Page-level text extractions
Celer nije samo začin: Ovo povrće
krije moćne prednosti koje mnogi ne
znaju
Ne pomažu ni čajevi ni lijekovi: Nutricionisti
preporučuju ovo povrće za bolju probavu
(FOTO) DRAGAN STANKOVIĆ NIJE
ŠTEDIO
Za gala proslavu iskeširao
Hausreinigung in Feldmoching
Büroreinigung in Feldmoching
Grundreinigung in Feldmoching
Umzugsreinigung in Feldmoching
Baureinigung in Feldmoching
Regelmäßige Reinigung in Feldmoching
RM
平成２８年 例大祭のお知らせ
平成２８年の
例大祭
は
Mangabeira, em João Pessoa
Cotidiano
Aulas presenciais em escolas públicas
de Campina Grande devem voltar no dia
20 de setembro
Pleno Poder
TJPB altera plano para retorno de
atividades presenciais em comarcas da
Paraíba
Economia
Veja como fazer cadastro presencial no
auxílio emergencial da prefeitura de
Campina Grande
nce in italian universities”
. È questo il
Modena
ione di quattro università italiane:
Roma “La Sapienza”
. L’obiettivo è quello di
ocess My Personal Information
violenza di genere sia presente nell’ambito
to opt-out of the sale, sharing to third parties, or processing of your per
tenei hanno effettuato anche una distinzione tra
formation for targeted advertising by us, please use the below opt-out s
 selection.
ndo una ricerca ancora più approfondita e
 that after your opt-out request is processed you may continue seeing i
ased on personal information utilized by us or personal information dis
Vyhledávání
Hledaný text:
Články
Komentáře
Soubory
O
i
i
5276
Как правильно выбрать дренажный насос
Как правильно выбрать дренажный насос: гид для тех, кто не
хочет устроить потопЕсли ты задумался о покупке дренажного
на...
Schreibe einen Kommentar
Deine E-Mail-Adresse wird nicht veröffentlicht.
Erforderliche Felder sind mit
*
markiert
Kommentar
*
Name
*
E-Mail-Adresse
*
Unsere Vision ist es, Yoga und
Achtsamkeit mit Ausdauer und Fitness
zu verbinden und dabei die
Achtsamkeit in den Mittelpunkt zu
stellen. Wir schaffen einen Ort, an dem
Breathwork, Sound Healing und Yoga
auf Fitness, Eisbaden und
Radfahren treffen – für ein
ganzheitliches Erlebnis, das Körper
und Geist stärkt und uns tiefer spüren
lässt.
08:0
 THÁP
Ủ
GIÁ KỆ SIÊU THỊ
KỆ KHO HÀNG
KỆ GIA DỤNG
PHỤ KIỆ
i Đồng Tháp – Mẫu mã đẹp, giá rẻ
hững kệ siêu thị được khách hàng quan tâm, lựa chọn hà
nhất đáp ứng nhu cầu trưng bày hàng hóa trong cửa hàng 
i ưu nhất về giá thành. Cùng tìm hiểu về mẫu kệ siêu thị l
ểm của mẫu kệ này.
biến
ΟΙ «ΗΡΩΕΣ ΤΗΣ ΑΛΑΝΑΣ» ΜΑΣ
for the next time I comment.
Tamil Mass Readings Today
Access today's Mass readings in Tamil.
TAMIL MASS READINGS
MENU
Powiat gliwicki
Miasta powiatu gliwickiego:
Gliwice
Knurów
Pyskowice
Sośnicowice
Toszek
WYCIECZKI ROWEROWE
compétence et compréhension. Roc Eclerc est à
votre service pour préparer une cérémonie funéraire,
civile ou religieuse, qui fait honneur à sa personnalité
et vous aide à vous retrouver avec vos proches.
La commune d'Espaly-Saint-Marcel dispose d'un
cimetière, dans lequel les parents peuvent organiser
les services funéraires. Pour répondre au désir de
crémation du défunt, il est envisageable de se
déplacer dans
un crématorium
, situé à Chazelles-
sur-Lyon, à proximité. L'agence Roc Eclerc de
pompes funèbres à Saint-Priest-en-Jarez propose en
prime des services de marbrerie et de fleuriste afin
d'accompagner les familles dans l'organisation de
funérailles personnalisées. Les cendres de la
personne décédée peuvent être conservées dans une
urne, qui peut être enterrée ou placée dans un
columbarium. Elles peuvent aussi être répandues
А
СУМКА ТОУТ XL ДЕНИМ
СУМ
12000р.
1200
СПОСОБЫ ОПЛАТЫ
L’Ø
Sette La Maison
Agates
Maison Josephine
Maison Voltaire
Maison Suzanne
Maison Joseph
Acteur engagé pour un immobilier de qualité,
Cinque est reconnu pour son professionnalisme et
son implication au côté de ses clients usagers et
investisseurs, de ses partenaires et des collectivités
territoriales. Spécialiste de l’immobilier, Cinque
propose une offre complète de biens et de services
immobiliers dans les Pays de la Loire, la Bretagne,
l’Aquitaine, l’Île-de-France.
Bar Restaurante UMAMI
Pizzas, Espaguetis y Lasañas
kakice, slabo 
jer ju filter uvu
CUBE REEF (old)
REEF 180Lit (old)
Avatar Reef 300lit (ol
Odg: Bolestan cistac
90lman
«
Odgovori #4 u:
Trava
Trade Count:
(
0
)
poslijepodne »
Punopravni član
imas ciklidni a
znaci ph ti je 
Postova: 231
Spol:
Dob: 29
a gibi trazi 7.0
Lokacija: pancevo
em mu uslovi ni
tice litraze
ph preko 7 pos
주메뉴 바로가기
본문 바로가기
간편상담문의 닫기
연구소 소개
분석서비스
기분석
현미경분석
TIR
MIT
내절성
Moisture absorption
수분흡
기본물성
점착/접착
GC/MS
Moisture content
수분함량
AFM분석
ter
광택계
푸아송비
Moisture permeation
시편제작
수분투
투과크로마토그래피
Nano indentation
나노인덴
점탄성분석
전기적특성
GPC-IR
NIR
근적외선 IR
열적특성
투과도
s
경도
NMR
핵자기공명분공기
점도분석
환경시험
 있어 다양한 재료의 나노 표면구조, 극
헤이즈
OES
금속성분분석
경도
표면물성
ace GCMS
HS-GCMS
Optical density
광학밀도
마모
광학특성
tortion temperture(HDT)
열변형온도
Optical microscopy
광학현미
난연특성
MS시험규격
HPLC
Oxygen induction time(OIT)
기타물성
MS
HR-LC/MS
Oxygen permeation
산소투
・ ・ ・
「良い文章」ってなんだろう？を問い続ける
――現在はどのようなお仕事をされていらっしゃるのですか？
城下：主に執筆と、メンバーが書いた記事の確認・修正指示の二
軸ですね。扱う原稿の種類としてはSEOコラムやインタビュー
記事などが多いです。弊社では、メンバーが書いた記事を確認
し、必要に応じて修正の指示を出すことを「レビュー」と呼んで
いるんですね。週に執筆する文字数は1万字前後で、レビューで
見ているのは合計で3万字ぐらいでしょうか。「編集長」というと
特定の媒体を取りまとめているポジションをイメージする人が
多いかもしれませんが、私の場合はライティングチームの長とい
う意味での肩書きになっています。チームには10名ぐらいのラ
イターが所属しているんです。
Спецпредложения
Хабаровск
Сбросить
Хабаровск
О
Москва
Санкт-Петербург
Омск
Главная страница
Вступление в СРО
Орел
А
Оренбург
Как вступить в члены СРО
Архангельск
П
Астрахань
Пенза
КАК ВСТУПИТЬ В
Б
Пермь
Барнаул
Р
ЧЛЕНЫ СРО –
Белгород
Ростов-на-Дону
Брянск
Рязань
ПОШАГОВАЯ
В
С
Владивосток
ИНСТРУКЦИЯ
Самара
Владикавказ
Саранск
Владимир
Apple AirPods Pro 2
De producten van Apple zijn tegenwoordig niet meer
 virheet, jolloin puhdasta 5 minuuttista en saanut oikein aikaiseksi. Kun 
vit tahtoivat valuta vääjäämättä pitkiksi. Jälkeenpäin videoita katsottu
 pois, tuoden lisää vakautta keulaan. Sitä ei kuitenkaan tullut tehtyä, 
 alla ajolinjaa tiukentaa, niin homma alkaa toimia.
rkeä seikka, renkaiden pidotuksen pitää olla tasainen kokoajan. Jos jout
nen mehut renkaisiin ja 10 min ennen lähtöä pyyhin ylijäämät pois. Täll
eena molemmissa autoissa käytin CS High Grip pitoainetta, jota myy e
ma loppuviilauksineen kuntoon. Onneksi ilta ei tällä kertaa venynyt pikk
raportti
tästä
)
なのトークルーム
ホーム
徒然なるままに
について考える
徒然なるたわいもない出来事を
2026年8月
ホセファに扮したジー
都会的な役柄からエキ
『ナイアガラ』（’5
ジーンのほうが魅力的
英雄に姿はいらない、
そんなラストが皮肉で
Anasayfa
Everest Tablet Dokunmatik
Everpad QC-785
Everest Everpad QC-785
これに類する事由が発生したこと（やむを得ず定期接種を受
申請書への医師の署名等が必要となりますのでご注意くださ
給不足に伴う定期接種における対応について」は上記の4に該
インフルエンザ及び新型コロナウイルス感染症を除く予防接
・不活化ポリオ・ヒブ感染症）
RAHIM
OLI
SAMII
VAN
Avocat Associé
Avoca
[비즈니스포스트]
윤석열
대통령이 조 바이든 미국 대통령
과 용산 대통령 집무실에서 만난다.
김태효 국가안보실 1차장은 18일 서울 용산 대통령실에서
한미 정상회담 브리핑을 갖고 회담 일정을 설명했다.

Aim of the exercise: Please write out the lines from the first one through the line containing "ganzheitliches Erlebnis, das Körper" again, swapping each "Achtsamkeit" for "Bewusstheit" and leaving everything else unchanged.

Output:
Celer nije samo začin: Ovo povrće
krije moćne prednosti koje mnogi ne
znaju
Ne pomažu ni čajevi ni lijekovi: Nutricionisti
preporučuju ovo povrće za bolju probavu
(FOTO) DRAGAN STANKOVIĆ NIJE
ŠTEDIO
Za gala proslavu iskeširao
Hausreinigung in Feldmoching
Büroreinigung in Feldmoching
Grundreinigung in Feldmoching
Umzugsreinigung in Feldmoching
Baureinigung in Feldmoching
Regelmäßige Reinigung in Feldmoching
RM
平成２８年 例大祭のお知らせ
平成２８年の
例大祭
は
Mangabeira, em João Pessoa
Cotidiano
Aulas presenciais em escolas públicas
de Campina Grande devem voltar no dia
20 de setembro
Pleno Poder
TJPB altera plano para retorno de
atividades presenciais em comarcas da
Paraíba
Economia
Veja como fazer cadastro presencial no
auxílio emergencial da prefeitura de
Campina Grande
nce in italian universities”
. È questo il
Modena
ione di quattro università italiane:
Roma “La Sapienza”
. L’obiettivo è quello di
ocess My Personal Information
violenza di genere sia presente nell’ambito
to opt-out of the sale, sharing to third parties, or processing of your per
tenei hanno effettuato anche una distinzione tra
formation for targeted advertising by us, please use the below opt-out s
 selection.
ndo una ricerca ancora più approfondita e
 that after your opt-out request is processed you may continue seeing i
ased on personal information utilized by us or personal information dis
Vyhledávání
Hledaný text:
Články
Komentáře
Soubory
O
i
i
5276
Как правильно выбрать дренажный насос
Как правильно выбрать дренажный насос: гид для тех, кто не
хочет устроить потопЕсли ты задумался о покупке дренажного
на...
Schreibe einen Kommentar
Deine E-Mail-Adresse wird nicht veröffentlicht.
Erforderliche Felder sind mit
*
markiert
Kommentar
*
Name
*
E-Mail-Adresse
*
Unsere Vision ist es, Yoga und
Bewusstheit mit Ausdauer und Fitness
zu verbinden und dabei die
Bewusstheit in den Mittelpunkt zu
stellen. Wir schaffen einen Ort, an dem
Breathwork, Sound Healing und Yoga
auf Fitness, Eisbaden und
Radfahren treffen – für ein
ganzheitliches Erlebnis, das Körper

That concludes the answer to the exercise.